The enhanced Baby Bonus Cash Gift will be paid out from early 2024.
The S$3,000 Baby Support Grant, a one-off grant which was introduced during the COVID-19 pandemic, will also be extended to parents of babies born from Oct 1, 2022, to Feb 13 this year, announced Mr Wong.
The grant was previously given to parents of Singaporean children born from Oct 1, 2020, to Sep 30, 2022, to encourage couples to proceed with their parenthood plans through the pandemic.
The extended grant will be disbursed in the second half of 2023, said NPTD.
CHILD DEVELOPMENT ACCOUNT
The Child Development Account (CDA) First Step Grant will be increased from S$3,000 to S$5,000, announced Mr Wong on Tuesday.
The funds in the Child Development Account can be used to pay for a child's education and healthcare needs.
The co-matching cap for children who are the first or second child will also be increased by S$1,000, to S$4,000 and S$7,000 respectively, said Mr Wong.
Third and fourth children continue to get up to S$9,000 in matching funds from the Government, while the fifth and subsequent child will continue to get up to S$15,000.
Parents will have to deposit funds in their child's CDA to get the matching amount. These changes will apply to children born from Feb 14, and will be implemented from early next year, said NPTD in its press release.
Parents can still save up to the current co-matching caps this year, and anything beyond that will not be matched until the changes are in place, it added.
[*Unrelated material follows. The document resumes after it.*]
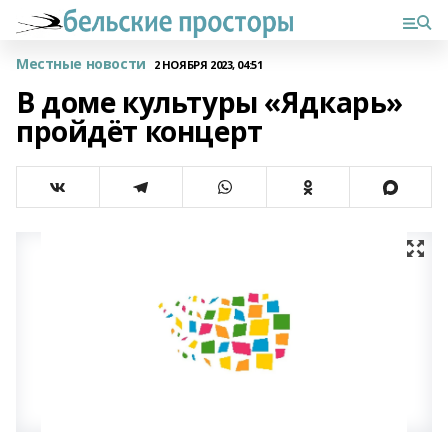
Местные новости
2 НОЯБРЯ 2023, 04:51
В доме культуры «Ядкарь»
пройдёт концерт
“We will notify parents when they can make the additional deposits into their child’s CDA to enjoy the enhanced government co-matching,” said Mr Wong.
In his speech, Mr Wong also announced that paternity leave would be doubled for fathers of children born from Jan 1, 2024.
The enhancements to the Baby Bonus Cash Gift and the CDA, as well as the new leave provisions, will cost the Government S$240 million per cohort of children, said Mr Wong.
KIDSTART AND COMCARE
The Government will also take more steps to better integrate common functions across different programmes that support lower-income families, said the Deputy Prime Minister on Tuesday.
ComLink, an initiative that helps families with children living in rental housing, has been rolled out nationwide to 14,000 families, Mr Wong noted.
Social assistance schemes like ComCare, which help families meet basic living expenses, are also a critical source of support for many lower-income families, he added.
The ComCare Endowment Fund, which partly funds ComCare, will receive a S$300 million top-up, to support lower-income families amid higher inflation, said Mr Wong.
“Beyond inequality, we must also sustain social mobility across generations. In particular, we know that the first few years matter greatly in shaping a child’s potential in life,” he added.
“So we must do more to close the early gaps in our children’s lives.”
The KidStart programme, which provides upstream support for pregnant mothers and young children in lower-income families, will be scaled up nationwide, Mr Wong announced.
The programme is expected to support 80 per cent of eligible children in lower-income families, starting from children born in 2023, he added.
The preliminary outcomes of the programme are encouraging, noted Mr Wong.
“There are some early indications that KidSTART children had better pre-school attendance than their peers of similar socio-economic backgrounds,” he continued.
“Parents and caregivers on the programme also said that they were better supported in their parenting journey.”
The Government has also made significant investments in the early childhood sector, said Mr Wong, with spending growing six times from 2013 to 2022.
“These investments have had an impact,” said Mr Wong, adding that the pre-school enrolment rate of children aged five to six years old who live in public rental flats is now comparable to the national average.
For children aged three to four years old who live in public rental flats, the enrolment rate is 80 per cent, lower than the national average of about 88 per cent, he said.
“We will continue to provide additional assistance to lower-income families and reach out to them to facilitate their children’s pre-school enrolment," he added.